TASK GOAL: Your task is to copy the lines of the data below from the line holding "left elbow: (775, 447)" through the line holding "left wrist: (75, 325)", inclusive, exactly and with nothing added.
• • • • • • •
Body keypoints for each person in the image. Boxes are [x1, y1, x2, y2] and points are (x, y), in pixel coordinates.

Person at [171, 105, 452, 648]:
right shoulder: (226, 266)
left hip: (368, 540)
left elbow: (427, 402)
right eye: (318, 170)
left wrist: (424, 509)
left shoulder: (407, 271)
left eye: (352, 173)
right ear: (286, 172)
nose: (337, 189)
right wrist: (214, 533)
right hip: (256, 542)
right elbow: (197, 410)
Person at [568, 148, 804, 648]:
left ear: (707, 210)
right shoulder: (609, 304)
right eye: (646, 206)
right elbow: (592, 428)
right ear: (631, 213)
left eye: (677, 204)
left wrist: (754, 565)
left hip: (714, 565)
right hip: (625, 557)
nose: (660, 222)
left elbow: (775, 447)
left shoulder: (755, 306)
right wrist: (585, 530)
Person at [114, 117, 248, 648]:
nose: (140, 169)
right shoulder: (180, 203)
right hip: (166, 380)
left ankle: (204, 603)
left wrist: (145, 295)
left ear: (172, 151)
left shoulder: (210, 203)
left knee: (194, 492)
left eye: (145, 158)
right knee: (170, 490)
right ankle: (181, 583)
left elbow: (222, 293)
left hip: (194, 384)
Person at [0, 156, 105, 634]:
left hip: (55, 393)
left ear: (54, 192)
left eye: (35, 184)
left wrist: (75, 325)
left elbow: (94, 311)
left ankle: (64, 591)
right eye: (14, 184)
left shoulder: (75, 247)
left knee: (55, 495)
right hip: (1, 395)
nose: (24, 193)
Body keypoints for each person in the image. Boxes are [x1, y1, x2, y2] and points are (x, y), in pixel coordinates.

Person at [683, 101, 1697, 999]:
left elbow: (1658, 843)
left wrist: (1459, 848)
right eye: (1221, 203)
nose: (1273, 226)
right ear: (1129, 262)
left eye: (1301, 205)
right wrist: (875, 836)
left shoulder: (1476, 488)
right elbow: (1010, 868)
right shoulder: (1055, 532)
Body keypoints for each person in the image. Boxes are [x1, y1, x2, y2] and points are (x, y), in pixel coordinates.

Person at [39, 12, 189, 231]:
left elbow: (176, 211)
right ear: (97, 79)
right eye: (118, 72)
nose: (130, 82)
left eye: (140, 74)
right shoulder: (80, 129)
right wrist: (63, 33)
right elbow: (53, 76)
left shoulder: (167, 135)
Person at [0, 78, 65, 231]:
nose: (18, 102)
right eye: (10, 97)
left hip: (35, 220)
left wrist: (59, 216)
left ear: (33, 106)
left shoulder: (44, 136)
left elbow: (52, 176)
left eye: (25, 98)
• • • • • • •
SOLUTION TO THIS TASK:
left elbow: (775, 447)
left shoulder: (755, 306)
right wrist: (585, 530)
Person at [114, 117, 248, 648]:
nose: (140, 169)
right shoulder: (180, 203)
right hip: (166, 380)
left ankle: (204, 603)
left wrist: (145, 295)
left ear: (172, 151)
left shoulder: (210, 203)
left knee: (194, 492)
left eye: (145, 158)
right knee: (170, 490)
right ankle: (181, 583)
left elbow: (222, 293)
left hip: (194, 384)
Person at [0, 156, 105, 634]:
left hip: (55, 393)
left ear: (54, 192)
left eye: (35, 184)
left wrist: (75, 325)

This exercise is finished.